Sentindo-me
péssimo, como em todas as manhãs desde o dia fatídico, sentei-me à mesa daquele
bar que agora frequentava no lugar dos antigos cafés. Pedi a caneca de sempre em
respeito às tradições que eu adquirira nos últimos dois anos e comecei a tomá-la
de forma a agraciar todo a sua amargura, lembrando como era doce o chocolate
quente e cheiroso o café de outrora.
Detive
meu olhar através das sujas janelas e acompanhei o movimento de uma garota de
não mais que cinco anos ao atravessar a rua com seus dois balões vermelhos. Quando
sua imagem sumiu, uma garota trocou de lugar com ela quase que instantaneamente.
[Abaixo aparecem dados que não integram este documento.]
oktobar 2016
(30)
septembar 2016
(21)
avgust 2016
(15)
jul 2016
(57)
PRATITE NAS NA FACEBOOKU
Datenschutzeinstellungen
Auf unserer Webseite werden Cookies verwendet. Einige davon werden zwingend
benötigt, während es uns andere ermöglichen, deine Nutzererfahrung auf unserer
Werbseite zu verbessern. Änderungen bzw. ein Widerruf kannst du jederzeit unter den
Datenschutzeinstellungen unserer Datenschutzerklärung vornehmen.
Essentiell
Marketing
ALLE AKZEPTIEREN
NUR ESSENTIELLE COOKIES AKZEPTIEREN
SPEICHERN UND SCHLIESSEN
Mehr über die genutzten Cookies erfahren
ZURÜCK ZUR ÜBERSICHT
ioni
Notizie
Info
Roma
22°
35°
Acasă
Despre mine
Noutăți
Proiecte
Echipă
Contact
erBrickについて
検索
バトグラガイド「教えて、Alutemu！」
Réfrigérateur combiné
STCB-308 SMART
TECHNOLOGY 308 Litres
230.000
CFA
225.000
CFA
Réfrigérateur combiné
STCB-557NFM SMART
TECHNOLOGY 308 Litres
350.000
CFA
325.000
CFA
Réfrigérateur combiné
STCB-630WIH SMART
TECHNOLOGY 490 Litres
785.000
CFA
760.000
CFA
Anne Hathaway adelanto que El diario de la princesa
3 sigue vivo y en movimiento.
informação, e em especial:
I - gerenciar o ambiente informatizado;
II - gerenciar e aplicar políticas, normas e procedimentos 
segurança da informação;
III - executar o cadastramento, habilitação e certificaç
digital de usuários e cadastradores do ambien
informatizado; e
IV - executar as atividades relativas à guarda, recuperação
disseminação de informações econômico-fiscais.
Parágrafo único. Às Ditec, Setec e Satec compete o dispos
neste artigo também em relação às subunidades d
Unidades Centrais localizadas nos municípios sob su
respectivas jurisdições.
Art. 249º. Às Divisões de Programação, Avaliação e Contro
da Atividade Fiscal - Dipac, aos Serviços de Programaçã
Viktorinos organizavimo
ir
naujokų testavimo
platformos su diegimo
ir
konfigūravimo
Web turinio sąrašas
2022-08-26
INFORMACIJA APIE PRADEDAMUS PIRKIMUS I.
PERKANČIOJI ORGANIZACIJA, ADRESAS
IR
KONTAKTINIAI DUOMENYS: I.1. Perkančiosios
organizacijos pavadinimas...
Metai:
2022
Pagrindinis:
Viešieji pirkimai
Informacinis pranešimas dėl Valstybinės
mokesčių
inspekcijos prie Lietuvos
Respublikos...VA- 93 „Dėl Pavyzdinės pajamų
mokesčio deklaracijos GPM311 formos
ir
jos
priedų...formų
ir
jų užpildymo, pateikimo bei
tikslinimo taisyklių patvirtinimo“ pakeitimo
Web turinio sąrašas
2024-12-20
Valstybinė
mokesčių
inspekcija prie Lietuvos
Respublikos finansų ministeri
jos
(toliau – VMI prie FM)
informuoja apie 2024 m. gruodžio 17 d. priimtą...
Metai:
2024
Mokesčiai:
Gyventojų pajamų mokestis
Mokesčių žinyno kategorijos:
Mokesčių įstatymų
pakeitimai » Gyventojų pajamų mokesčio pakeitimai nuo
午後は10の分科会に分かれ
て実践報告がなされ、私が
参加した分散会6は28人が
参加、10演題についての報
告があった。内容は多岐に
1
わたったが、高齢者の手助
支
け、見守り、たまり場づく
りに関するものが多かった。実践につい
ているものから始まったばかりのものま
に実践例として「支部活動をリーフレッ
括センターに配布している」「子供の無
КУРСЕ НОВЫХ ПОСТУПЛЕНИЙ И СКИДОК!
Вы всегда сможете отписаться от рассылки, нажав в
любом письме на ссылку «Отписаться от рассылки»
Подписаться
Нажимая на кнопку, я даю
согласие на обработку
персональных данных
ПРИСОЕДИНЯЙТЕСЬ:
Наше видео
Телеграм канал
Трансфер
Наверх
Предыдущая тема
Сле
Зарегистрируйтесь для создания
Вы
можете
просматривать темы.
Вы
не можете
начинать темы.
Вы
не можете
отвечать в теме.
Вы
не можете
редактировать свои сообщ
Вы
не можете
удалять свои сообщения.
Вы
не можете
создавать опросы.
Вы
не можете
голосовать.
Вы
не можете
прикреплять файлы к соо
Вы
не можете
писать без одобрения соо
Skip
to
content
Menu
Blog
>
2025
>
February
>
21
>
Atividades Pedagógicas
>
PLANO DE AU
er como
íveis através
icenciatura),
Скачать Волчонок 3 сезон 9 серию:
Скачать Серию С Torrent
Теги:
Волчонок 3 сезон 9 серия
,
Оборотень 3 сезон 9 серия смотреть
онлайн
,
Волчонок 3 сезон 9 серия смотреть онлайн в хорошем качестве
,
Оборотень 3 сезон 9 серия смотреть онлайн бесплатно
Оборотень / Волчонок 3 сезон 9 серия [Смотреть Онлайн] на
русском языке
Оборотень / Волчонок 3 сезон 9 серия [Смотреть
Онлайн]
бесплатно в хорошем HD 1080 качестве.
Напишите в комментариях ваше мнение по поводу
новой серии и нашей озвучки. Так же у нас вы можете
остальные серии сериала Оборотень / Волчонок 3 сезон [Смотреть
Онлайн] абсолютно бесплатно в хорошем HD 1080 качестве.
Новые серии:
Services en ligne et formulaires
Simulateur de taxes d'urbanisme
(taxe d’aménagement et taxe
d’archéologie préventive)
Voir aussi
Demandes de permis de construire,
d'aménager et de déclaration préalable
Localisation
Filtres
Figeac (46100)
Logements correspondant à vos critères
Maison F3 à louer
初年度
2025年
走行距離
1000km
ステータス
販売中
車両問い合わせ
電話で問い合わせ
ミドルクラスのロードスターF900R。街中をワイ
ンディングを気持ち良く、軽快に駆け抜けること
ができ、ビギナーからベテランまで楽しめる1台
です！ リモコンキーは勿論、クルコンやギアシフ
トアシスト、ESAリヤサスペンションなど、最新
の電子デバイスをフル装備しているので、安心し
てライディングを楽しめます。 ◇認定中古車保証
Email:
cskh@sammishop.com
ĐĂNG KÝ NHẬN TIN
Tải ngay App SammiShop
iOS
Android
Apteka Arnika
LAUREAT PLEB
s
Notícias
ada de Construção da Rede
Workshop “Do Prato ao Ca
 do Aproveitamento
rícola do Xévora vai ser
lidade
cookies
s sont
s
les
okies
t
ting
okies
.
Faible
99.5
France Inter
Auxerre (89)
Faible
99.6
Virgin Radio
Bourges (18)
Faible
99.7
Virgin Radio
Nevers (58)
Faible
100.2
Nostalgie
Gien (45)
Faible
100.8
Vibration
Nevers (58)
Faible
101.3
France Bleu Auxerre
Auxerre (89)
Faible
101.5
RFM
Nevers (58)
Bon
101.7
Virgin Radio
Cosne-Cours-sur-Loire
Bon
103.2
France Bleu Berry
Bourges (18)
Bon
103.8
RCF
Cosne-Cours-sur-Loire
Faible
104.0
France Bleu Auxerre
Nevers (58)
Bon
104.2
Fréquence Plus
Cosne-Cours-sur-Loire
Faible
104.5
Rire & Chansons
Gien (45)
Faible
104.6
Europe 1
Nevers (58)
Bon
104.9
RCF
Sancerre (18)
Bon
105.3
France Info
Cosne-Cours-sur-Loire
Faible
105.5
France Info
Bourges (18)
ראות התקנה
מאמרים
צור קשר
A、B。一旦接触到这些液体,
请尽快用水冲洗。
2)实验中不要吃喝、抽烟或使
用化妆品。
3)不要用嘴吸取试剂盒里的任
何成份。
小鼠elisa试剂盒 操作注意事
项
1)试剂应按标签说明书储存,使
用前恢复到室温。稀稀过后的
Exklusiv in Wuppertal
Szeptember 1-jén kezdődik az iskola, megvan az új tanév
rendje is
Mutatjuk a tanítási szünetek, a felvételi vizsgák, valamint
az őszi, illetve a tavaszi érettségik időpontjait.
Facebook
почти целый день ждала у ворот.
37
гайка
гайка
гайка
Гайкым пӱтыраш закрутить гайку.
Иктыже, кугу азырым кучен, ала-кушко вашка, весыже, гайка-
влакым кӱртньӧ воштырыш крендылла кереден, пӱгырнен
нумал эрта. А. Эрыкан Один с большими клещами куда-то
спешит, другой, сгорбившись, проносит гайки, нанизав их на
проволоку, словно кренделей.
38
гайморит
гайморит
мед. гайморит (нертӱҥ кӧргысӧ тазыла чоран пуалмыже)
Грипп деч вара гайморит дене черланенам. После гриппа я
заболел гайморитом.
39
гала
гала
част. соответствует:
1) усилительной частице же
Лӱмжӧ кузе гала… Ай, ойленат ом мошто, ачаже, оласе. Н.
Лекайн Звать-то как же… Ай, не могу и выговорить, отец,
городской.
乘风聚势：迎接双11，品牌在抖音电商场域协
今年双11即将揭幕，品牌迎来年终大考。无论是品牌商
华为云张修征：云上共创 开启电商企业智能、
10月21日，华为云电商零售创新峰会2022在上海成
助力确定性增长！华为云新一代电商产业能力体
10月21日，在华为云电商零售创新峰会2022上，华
Essa já parecia mais velha e audaciosa. Com um casaco marrom cumprido até os
sapatos pretos de salto, e um cachecol da cor de vinho mesclado com preto que
envolvia seu pescoço. Ao olhar para sua boina escura, senti seu olhar me fitar
e seus passos congelarem. Pisquei e finge olhar o parque por trás dela e logo me assustei.
A garota veio
em minha direção, olhou pelo vidro e me acenou como amigos de longa data, com
um sorriso e um chacoalhar de mão atravessado. Carregando seus dois livros-catálogos,
entrou pela porta do bar, atraindo todas as atenções. Jogou o peso de seus
braços sobre a mesa, quase derrubando a minha caneca e já foi pedindo desculpas
pelo desastre que quase causara explicando ser assim na maioria dos tempos –
logo me veio um estereótipo em mente, mas calei-me para não provocá-la.
Sem entender
bem o que dizia, assimilei a ideia principal de que ela era minha fã de longa
data. Disse que sentia bastante o tempo que passei sem escrever e o quanto
fazia falta para ela os conselhos que eu a dava. Fui logo interrompendo e
dizendo que não dava conselho para ninguém, apenas escrevia pequenas histórias
bobas. Ela arregalou os olhos e me disse que de bobo nada havia nas histórias
além de mim. Sentiu-se extremamente chateada com o modo que tratei minhas
escritas passadas e as defendeu contanto como haviam influenciado na sua
história. Obviamente que eu não podia imaginar tamanho fim para meus textos e
então entendi o quanto eu fui egoísta. Pedindo desculpas e pagando pela caneca,
retire-me juntamente a moça e seguimos nossos caminhos. Voltei para o meu café
na esquina e ela para seu trabalho de rotina.
Prometi a moça
que escreveria uma história sobre sua vida até o fim do dia, e sem mais tardar,
ela pôde lê-las numa página pouca conhecida da internet, onde jaziam minhas
escritas tão importantes para menininhas de oito anos até os dezesseis, e que
ganhavam suas próprias histórias aos dezoito.